### [WHAT THIS TASK INVOLVES]
In the records that follow, find the line with "66 | 0 | 6 | 72 |"; from there, retype every line exactly through the line with "0 | 50 | 309 |", which also belongs to the answer.

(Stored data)
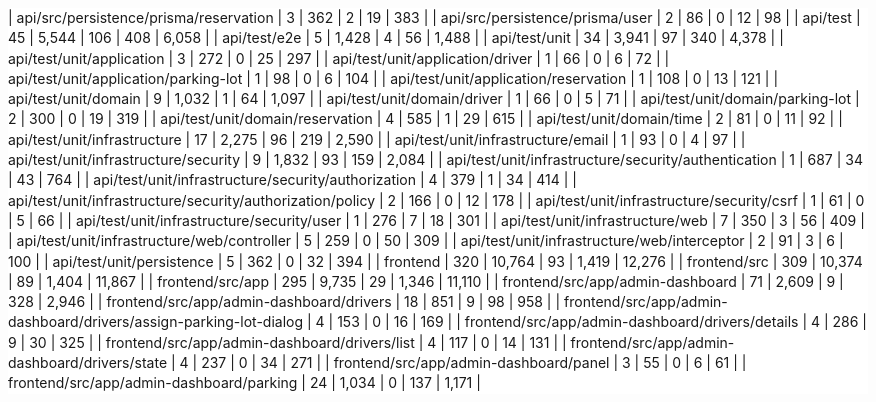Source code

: | api/src/persistence/prisma/reservation | 3 | 362 | 2 | 19 | 383 |
| api/src/persistence/prisma/user | 2 | 86 | 0 | 12 | 98 |
| api/test | 45 | 5,544 | 106 | 408 | 6,058 |
| api/test/e2e | 5 | 1,428 | 4 | 56 | 1,488 |
| api/test/unit | 34 | 3,941 | 97 | 340 | 4,378 |
| api/test/unit/application | 3 | 272 | 0 | 25 | 297 |
| api/test/unit/application/driver | 1 | 66 | 0 | 6 | 72 |
| api/test/unit/application/parking-lot | 1 | 98 | 0 | 6 | 104 |
| api/test/unit/application/reservation | 1 | 108 | 0 | 13 | 121 |
| api/test/unit/domain | 9 | 1,032 | 1 | 64 | 1,097 |
| api/test/unit/domain/driver | 1 | 66 | 0 | 5 | 71 |
| api/test/unit/domain/parking-lot | 2 | 300 | 0 | 19 | 319 |
| api/test/unit/domain/reservation | 4 | 585 | 1 | 29 | 615 |
| api/test/unit/domain/time | 2 | 81 | 0 | 11 | 92 |
| api/test/unit/infrastructure | 17 | 2,275 | 96 | 219 | 2,590 |
| api/test/unit/infrastructure/email | 1 | 93 | 0 | 4 | 97 |
| api/test/unit/infrastructure/security | 9 | 1,832 | 93 | 159 | 2,084 |
| api/test/unit/infrastructure/security/authentication | 1 | 687 | 34 | 43 | 764 |
| api/test/unit/infrastructure/security/authorization | 4 | 379 | 1 | 34 | 414 |
| api/test/unit/infrastructure/security/authorization/policy | 2 | 166 | 0 | 12 | 178 |
| api/test/unit/infrastructure/security/csrf | 1 | 61 | 0 | 5 | 66 |
| api/test/unit/infrastructure/security/user | 1 | 276 | 7 | 18 | 301 |
| api/test/unit/infrastructure/web | 7 | 350 | 3 | 56 | 409 |
| api/test/unit/infrastructure/web/controller | 5 | 259 | 0 | 50 | 309 |
| api/test/unit/infrastructure/web/interceptor | 2 | 91 | 3 | 6 | 100 |
| api/test/unit/persistence | 5 | 362 | 0 | 32 | 394 |
| frontend | 320 | 10,764 | 93 | 1,419 | 12,276 |
| frontend/src | 309 | 10,374 | 89 | 1,404 | 11,867 |
| frontend/src/app | 295 | 9,735 | 29 | 1,346 | 11,110 |
| frontend/src/app/admin-dashboard | 71 | 2,609 | 9 | 328 | 2,946 |
| frontend/src/app/admin-dashboard/drivers | 18 | 851 | 9 | 98 | 958 |
| frontend/src/app/admin-dashboard/drivers/assign-parking-lot-dialog | 4 | 153 | 0 | 16 | 169 |
| frontend/src/app/admin-dashboard/drivers/details | 4 | 286 | 9 | 30 | 325 |
| frontend/src/app/admin-dashboard/drivers/list | 4 | 117 | 0 | 14 | 131 |
| frontend/src/app/admin-dashboard/drivers/state | 4 | 237 | 0 | 34 | 271 |
| frontend/src/app/admin-dashboard/panel | 3 | 55 | 0 | 6 | 61 |
| frontend/src/app/admin-dashboard/parking | 24 | 1,034 | 0 | 137 | 1,171 |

### [REPLY]
| api/test/unit/application/driver | 1 | 66 | 0 | 6 | 72 |
| api/test/unit/application/parking-lot | 1 | 98 | 0 | 6 | 104 |
| api/test/unit/application/reservation | 1 | 108 | 0 | 13 | 121 |
| api/test/unit/domain | 9 | 1,032 | 1 | 64 | 1,097 |
| api/test/unit/domain/driver | 1 | 66 | 0 | 5 | 71 |
| api/test/unit/domain/parking-lot | 2 | 300 | 0 | 19 | 319 |
| api/test/unit/domain/reservation | 4 | 585 | 1 | 29 | 615 |
| api/test/unit/domain/time | 2 | 81 | 0 | 11 | 92 |
| api/test/unit/infrastructure | 17 | 2,275 | 96 | 219 | 2,590 |
| api/test/unit/infrastructure/email | 1 | 93 | 0 | 4 | 97 |
| api/test/unit/infrastructure/security | 9 | 1,832 | 93 | 159 | 2,084 |
| api/test/unit/infrastructure/security/authentication | 1 | 687 | 34 | 43 | 764 |
| api/test/unit/infrastructure/security/authorization | 4 | 379 | 1 | 34 | 414 |
| api/test/unit/infrastructure/security/authorization/policy | 2 | 166 | 0 | 12 | 178 |
| api/test/unit/infrastructure/security/csrf | 1 | 61 | 0 | 5 | 66 |
| api/test/unit/infrastructure/security/user | 1 | 276 | 7 | 18 | 301 |
| api/test/unit/infrastructure/web | 7 | 350 | 3 | 56 | 409 |
| api/test/unit/infrastructure/web/controller | 5 | 259 | 0 | 50 | 309 |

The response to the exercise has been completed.